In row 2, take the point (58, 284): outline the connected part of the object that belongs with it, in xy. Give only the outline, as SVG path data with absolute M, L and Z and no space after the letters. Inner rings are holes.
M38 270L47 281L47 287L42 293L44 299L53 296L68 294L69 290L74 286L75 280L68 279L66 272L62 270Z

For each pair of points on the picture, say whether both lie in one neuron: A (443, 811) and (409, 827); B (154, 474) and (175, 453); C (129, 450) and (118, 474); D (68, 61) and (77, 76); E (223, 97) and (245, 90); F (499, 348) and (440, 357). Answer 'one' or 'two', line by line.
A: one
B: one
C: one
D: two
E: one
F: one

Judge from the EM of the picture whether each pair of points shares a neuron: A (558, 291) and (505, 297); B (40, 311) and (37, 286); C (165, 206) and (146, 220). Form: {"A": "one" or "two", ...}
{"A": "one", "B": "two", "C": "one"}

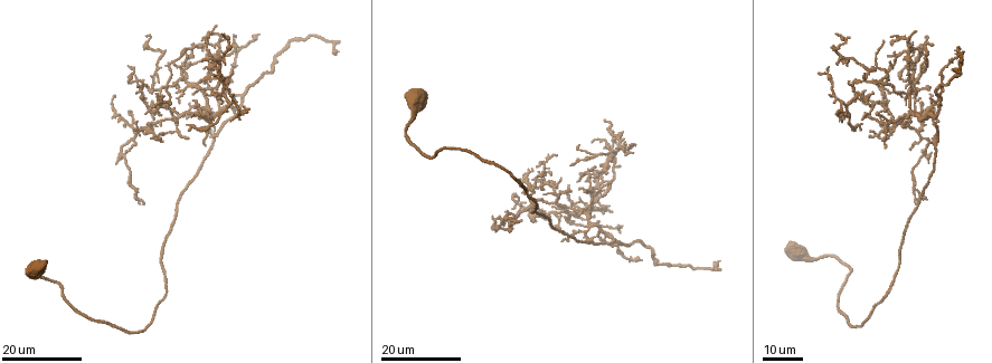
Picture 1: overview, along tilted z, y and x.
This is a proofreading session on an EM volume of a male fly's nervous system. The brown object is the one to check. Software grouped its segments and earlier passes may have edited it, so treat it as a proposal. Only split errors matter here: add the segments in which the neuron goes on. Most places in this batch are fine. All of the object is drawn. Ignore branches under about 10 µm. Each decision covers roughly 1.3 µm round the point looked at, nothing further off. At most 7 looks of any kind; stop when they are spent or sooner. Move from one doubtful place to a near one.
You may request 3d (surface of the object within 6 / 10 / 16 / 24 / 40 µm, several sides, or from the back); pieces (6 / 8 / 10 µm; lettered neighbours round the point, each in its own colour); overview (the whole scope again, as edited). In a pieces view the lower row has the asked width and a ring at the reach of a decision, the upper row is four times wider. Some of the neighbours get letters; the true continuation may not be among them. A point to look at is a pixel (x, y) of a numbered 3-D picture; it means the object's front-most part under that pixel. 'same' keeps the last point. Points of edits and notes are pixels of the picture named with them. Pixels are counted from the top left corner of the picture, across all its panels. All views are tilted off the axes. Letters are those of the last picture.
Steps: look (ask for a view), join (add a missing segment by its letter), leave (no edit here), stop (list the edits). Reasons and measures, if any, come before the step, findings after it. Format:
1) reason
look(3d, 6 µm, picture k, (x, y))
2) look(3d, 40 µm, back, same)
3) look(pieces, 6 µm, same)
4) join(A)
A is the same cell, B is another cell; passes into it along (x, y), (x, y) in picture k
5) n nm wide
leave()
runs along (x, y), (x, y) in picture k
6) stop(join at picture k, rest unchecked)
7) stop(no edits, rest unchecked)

look(3d, 24 µm, picture 1, (130, 110))

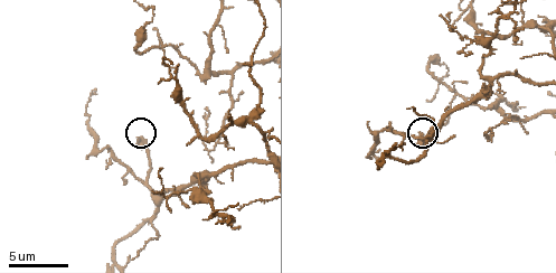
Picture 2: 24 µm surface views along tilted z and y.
look(pieces, 6 µm, picture 2, (418, 132))

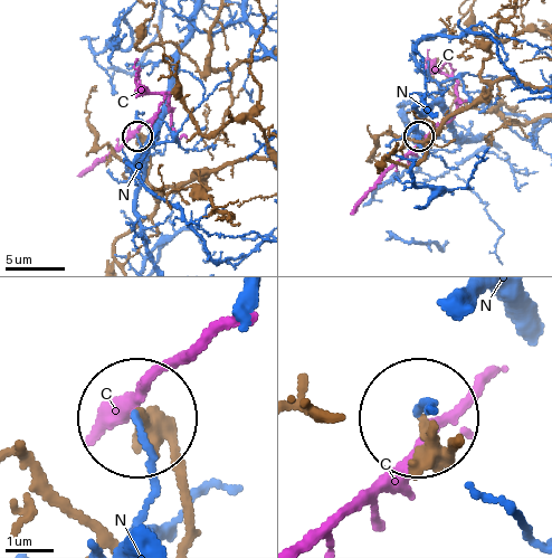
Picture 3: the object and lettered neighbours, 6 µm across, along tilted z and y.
leave()
C and N are other cells; no lettered segment goes on from it

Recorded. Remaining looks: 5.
branch stops here
look(3d, 24 µm, picture 1, (928, 91))

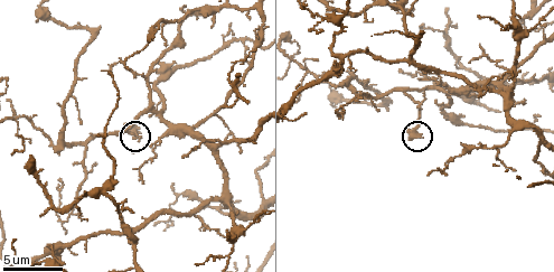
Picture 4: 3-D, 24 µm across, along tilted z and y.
look(pieces, 6 µm, picture 4, (423, 136))

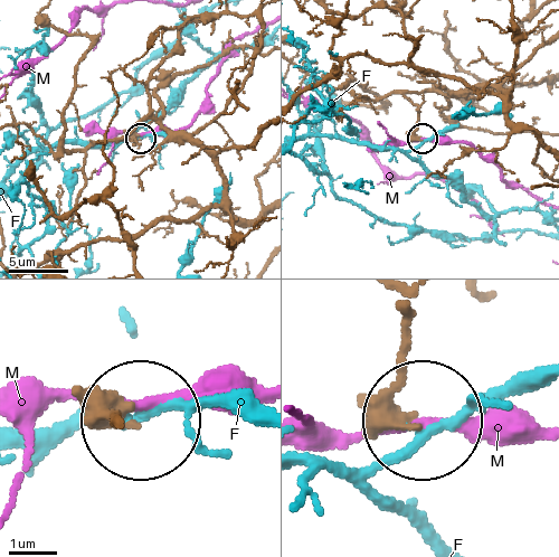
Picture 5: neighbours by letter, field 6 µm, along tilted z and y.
260 nm wide
leave()
F and M are other cells; none of them fits

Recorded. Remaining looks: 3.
thin end
look(pieces, 6 µm, picture 4, (497, 112))

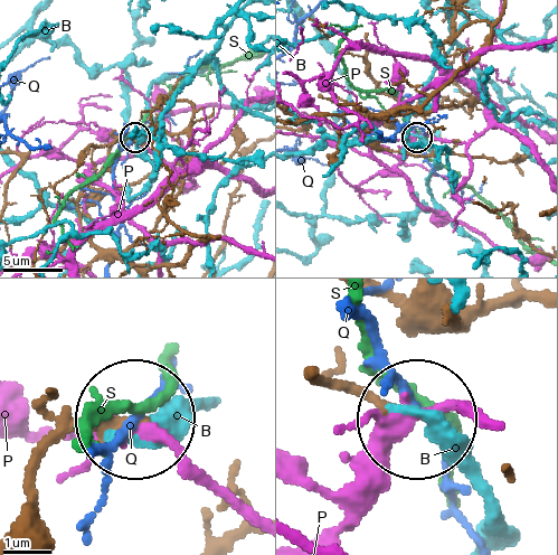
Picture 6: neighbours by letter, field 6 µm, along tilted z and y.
leave()
B, P, Q and S are other cells; runs along (310, 369), (417, 413) in picture 6; none of them fits

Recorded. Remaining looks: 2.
stop(no edits, rest unchecked)

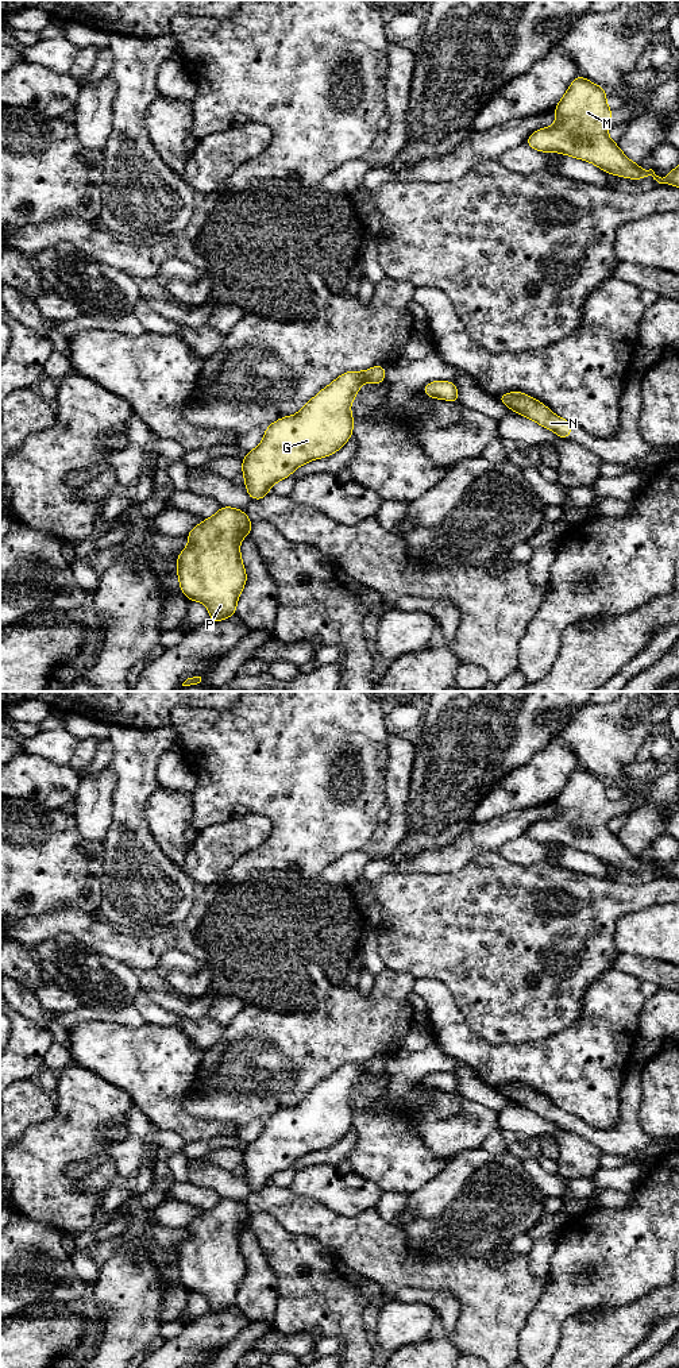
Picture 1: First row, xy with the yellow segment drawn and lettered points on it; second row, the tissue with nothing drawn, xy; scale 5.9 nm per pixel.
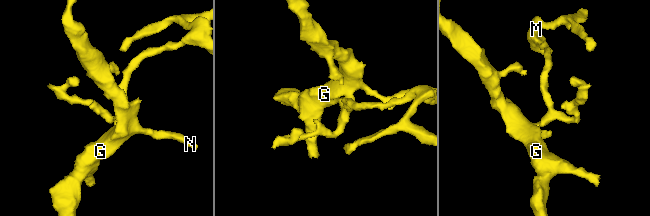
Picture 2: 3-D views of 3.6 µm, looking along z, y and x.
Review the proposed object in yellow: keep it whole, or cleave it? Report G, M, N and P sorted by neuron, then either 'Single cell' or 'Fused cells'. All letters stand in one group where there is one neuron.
Groups: G M N P. Single cell

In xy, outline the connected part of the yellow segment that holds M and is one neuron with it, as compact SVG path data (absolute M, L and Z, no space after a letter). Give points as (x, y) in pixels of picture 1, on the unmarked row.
M578 767L553 802L556 804L556 814L551 818L537 821L528 828L525 835L532 840L543 844L562 844L589 852L614 867L632 871L652 867L659 875L679 878L679 856L666 870L661 870L652 860L643 862L640 856L628 851L617 835L609 831L610 806L614 802L606 795L606 782L603 779L590 774L583 767Z

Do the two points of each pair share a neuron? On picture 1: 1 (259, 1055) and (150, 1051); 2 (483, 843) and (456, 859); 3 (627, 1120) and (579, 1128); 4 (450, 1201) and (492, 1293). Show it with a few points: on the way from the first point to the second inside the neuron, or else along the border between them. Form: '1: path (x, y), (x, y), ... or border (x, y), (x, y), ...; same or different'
1: border (205, 1051), (196, 1085); different
2: path (477, 843), (473, 843), (463, 852); same
3: path (617, 1132), (614, 1135), (591, 1135); same
4: border (504, 1243), (486, 1253), (455, 1255), (443, 1260); different

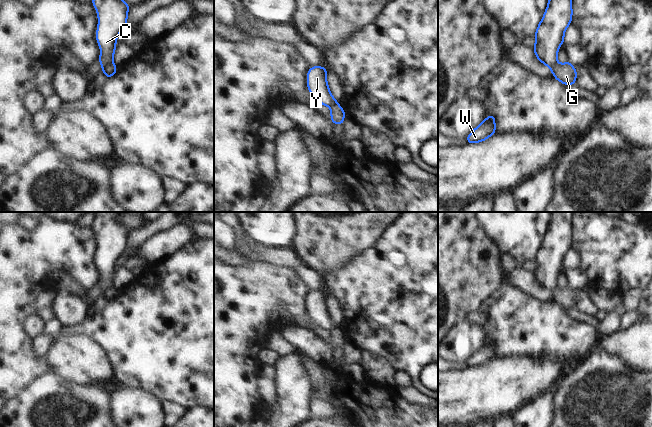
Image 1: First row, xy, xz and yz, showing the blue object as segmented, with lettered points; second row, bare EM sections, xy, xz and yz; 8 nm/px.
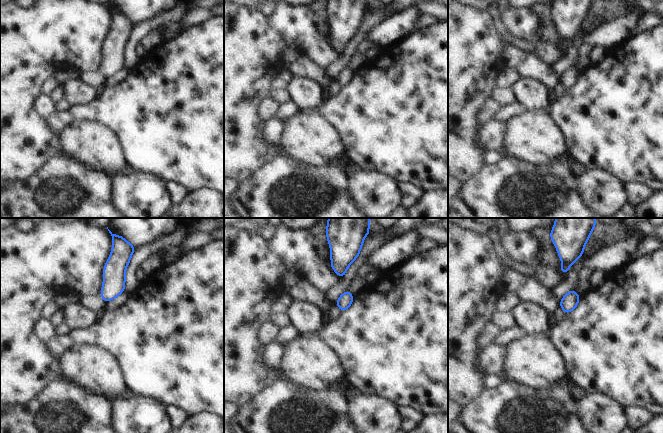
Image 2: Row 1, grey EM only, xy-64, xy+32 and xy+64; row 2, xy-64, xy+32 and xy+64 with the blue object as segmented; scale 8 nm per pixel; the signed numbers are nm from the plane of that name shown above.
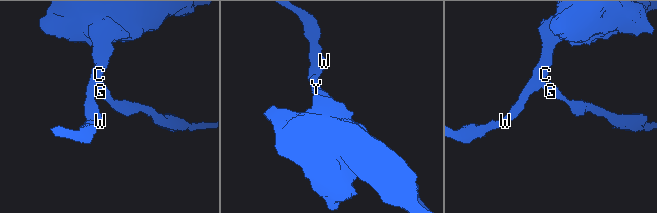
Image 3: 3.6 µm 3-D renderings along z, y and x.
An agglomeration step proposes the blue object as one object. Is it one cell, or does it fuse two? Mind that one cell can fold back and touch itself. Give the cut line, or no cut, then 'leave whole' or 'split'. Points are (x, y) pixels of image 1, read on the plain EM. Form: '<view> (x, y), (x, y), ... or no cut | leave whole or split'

**WHAT NEEDS TO BE DONE:**
If a line in the records holds the string "drawn", copy it.

**ANSWER AREA:**
This is a proofreading session on an EM volume of a male fly's nervous system. The brown object is the one to check. Software grouped its segments and earlier passes may have edited it, so treat it as a proposal. Only split errors matter here: add the segments in which the neuron goes on. Most places in this batch are fine. All of the object is drawn. Ignore branches under about 10 µm. Each decision covers roughly 1.3 µm round the point looked at, nothing further off. At most 7 looks of any kind; stop when they are spent or sooner. Move from one doubtful place to a near one.
Picture 1: First row, xy with the yellow segment drawn and lettered points on it; second row, the tissue with nothing drawn, xy; scale 5.9 nm per pixel.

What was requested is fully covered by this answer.